Pantai Gigi Hiu adalah sebuah pantai yang berada di wilayah Pegadungan, Kelumbayan, kabupaten Tanggamus, Lampung. Dulu, pantai ini lebih dikenal dengan nama pantai Batu Layar oleh masyarakat sekitar, namun kini pantai ini lebih populer dengan nama Gigi Hiu. Butuh waktu 4 jam untuk mencapai pantai ini dengan bentuk jalan mulai dari beraspal, beton hingga bebatuan. Kondisi jalan yang sekarang sudah terbilang lebih mudah dibandingkan beberapa tahun ke belakang. Bisa sampai seharian, belum lagi jika sedang musim hujan.

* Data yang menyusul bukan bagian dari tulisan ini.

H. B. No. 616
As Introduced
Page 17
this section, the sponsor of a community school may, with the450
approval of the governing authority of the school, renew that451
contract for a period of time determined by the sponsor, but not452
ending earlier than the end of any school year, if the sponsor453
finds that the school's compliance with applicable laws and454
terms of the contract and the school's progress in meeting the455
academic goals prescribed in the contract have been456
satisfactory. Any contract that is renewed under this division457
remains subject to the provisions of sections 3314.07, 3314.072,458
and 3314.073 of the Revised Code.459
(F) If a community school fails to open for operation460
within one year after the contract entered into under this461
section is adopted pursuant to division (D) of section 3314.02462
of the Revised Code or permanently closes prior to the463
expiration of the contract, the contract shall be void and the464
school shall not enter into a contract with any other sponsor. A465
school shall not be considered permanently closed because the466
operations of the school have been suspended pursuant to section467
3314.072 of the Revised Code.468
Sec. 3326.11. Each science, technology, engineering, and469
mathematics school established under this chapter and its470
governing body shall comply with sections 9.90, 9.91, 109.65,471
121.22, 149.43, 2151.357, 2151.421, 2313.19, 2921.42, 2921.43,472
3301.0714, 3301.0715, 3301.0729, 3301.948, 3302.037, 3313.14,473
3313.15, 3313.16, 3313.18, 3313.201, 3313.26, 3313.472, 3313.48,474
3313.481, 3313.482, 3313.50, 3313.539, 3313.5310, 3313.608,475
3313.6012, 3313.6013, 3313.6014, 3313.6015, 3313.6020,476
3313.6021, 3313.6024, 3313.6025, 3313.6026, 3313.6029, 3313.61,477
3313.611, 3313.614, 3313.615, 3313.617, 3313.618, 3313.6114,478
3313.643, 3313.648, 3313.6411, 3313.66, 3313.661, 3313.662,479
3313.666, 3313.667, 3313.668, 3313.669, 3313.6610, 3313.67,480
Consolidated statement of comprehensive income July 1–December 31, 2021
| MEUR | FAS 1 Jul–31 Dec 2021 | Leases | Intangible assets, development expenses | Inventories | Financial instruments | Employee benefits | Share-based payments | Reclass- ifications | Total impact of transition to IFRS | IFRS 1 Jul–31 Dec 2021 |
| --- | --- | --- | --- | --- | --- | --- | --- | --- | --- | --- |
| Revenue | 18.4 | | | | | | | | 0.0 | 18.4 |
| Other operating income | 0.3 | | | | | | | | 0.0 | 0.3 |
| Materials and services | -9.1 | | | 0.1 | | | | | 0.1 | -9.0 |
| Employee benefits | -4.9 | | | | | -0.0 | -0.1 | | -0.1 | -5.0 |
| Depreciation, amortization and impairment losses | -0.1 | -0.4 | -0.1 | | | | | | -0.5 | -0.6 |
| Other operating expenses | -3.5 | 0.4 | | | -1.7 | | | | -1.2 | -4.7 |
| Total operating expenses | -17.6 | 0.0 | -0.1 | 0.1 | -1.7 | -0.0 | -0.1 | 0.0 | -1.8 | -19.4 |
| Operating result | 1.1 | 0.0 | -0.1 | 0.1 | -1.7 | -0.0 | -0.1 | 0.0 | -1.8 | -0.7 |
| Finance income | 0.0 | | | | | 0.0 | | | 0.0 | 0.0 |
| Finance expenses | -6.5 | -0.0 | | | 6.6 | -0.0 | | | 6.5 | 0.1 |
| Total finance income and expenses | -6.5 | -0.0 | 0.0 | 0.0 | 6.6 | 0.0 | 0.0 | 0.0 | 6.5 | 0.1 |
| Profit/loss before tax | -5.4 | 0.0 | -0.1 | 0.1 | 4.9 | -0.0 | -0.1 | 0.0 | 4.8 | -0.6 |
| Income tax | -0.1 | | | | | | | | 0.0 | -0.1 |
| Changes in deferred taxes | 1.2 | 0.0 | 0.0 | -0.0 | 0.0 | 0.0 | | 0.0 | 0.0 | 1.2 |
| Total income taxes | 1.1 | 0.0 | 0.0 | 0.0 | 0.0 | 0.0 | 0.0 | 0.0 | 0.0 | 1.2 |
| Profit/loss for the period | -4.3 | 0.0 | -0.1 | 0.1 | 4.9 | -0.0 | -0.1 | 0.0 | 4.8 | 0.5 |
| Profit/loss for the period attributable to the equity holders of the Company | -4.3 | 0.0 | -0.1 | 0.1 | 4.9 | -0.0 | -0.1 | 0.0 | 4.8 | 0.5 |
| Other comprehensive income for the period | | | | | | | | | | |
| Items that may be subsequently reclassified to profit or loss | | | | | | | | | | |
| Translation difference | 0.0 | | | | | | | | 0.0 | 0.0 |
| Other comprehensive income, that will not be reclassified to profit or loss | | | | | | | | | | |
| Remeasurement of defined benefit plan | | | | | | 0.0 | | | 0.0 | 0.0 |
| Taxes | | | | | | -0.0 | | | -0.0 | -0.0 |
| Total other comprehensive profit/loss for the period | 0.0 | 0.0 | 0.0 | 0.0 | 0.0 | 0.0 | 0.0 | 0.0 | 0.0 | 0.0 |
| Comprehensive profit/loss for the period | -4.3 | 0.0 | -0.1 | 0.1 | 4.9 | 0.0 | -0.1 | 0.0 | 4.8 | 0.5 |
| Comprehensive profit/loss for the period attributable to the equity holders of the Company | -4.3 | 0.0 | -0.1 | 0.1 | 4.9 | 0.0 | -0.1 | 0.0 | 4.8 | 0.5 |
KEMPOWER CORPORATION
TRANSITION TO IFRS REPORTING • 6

Kebiasaan buruk yang sering dijumpai di tempat berwisata. Padahal tak ada satu pun orang yang mau baca coretan mereka.

Nama Batu Layar sendiri sebenarnya terdengar sangat umum, apalagi setelah dicari di mesin pencarian Google, nama itu merujuk pada salah satu pantai di pulau Lombok, Nusa Tenggara Barat. Akhirnya, nama Gigi Hiu pun dicetuskan oleh salah satu fotografer di Lampung yang pertama kali mengunjungi tempat itu karena bentuk batunya yang mirip seperti gigi ikan hiu.

Energi samudra.

Sama seperti rute menuju Pulau Kelapa, Teluk Kiluan, kami berangkat melintasi jalan pesisir Teluk Betung hingga Pesawaran, dari jalanan aspal hingga berbatu, menanjak dan menurun membelah perbukitan. Sungguh aduhai tanjakan dan turunan yang kami lewati terutama setelah melewati desa Bawang. Beruntung, aku sudah menukar motorku terlebih dahulu dengan motor teman supaya tak mentok bila terkena lubang dan kuat saat melibas tanjakan.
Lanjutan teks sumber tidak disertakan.